Sources in both parties say that the barriers to a coalition agreement between the two parties are falling away. There is now a confidence in Fianna Fáil that Micheál Martin will become Taoiseach if a new government is formed, with the role reverting to Fine Gael in two years.

The two parties will speak on Monday with a view towards agreeing a more detailed framework document outlining the priorities for the new government. They will also seek to draft a statement of principles which they will ask the Green Party, the Social Democrats and the Labour Party to consider as a basis for renewed talks.

The statement of principles is likely to commit to a “people-centred” economic recovery, as well as committing the future government to action on health, housing and climate change. However, it will not contain any policy detail or commitments, it is understood.

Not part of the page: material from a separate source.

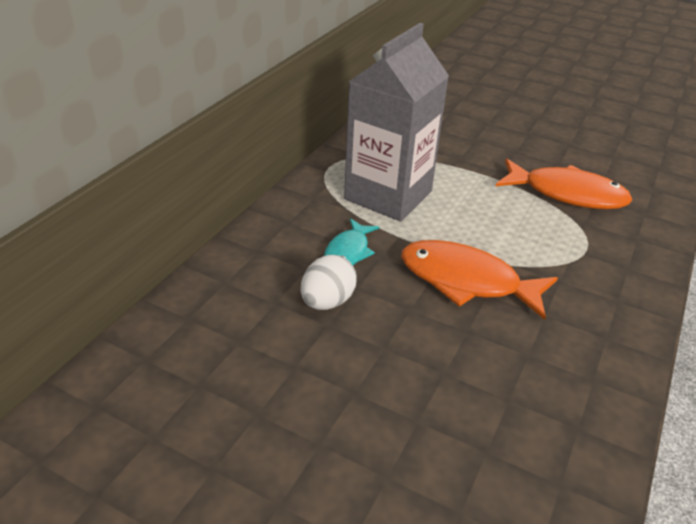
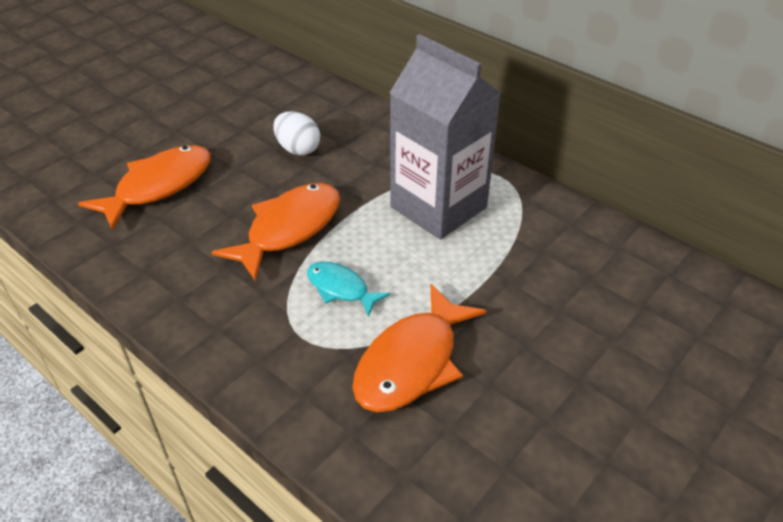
camera: 105 degrees right, 5 degrees up
(348, 252) = (355, 168): turquoise fish -> turquoise fish (341, 289)
(452, 418) = (159, 186): none -> orange fish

Taoiseach Leo Varadkar and the Fianna Fáil leader Micheál Martin are also likely to invite the leaders of the Greens, Labour and Social Democrats – but not Sinn Féin – to a meeting later this week or next week in a bid to kickstart new talks and break the logjam in government formation. However, there is little confidence in either Fianna Fáil or Fine Gael that any of the small parties can be brought on board.

Independents

Consequently, there are intensive contacts with independent TDs with a view to persuading as many as possible to back a FF-FG coalition. Between them, the two parties have 72 votes in the Dáil, but 80 are needed to form a bare majority, so the support of at least eight independents is needed. Both big parties would prefer to have the Greens, Labour or Social Democrats as part of the coalition, though sources admit this is unlikely at present.

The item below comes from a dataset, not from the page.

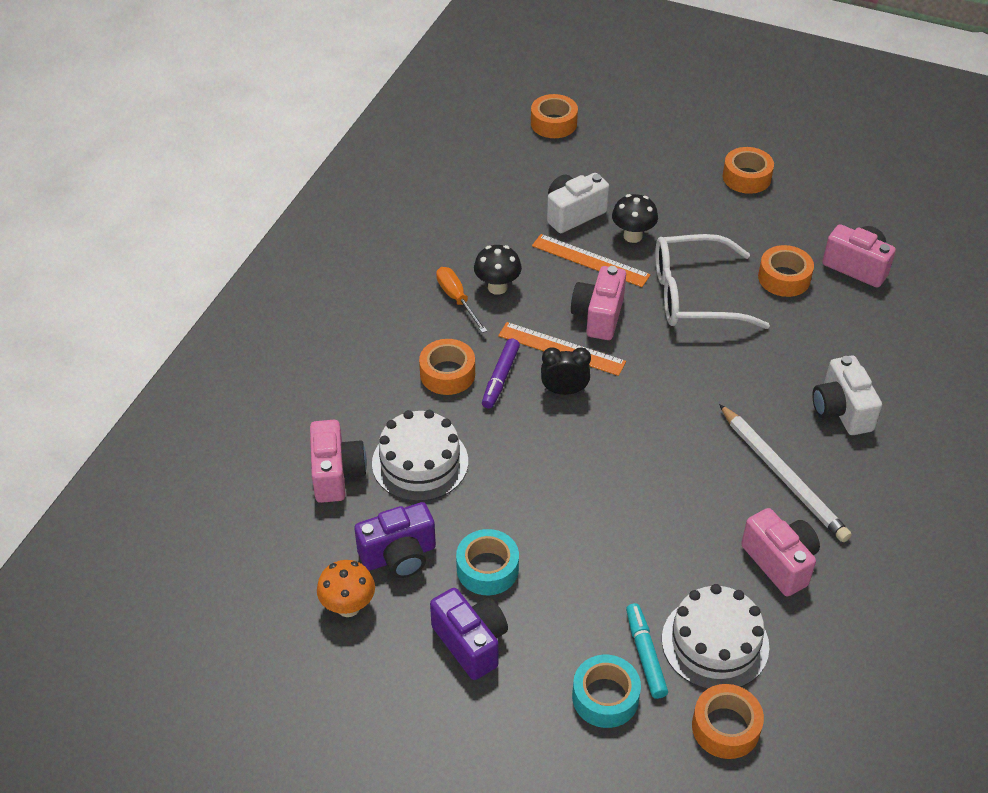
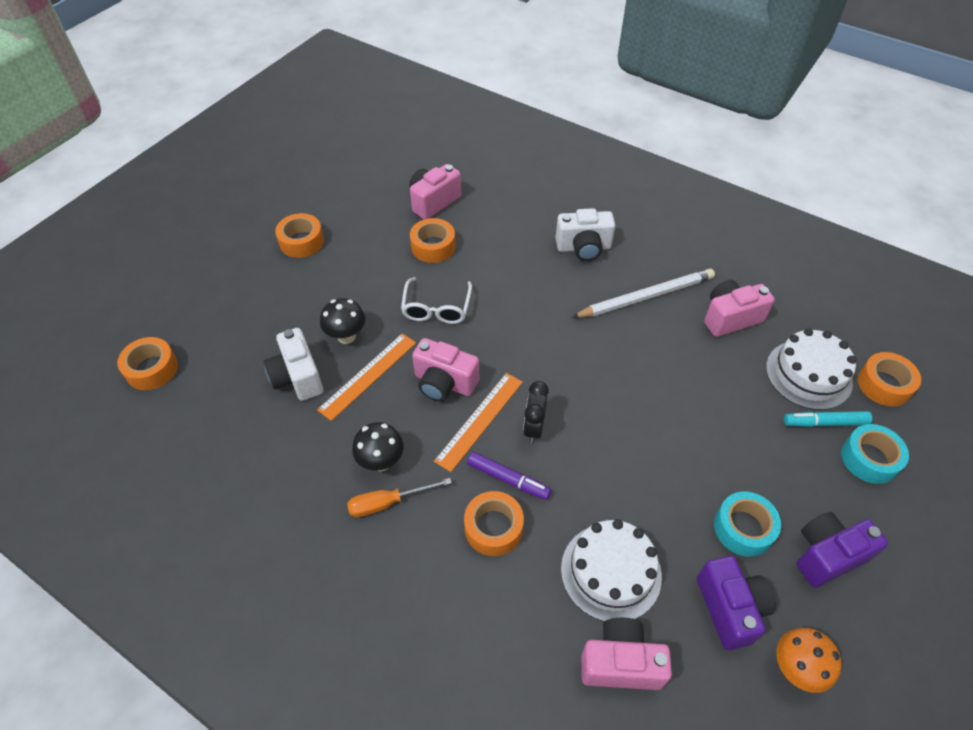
camera: 80 degrees left, 5 degrees up
(694, 295) = (436, 308): white glasses -> white glasses, size x0.64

While the two parties are clearly moving towards a coalition deal, there is a great deal of uncertainty about when exactly such a government could be formed.

The Dáil is adjourned until Thursday April 16th but neither side expects a deal to be concluded by then. In addition, senior figures on both sides say they will wait to assess the impact of the coronavirus in the coming weeks when health service leaders expect a surge of cases.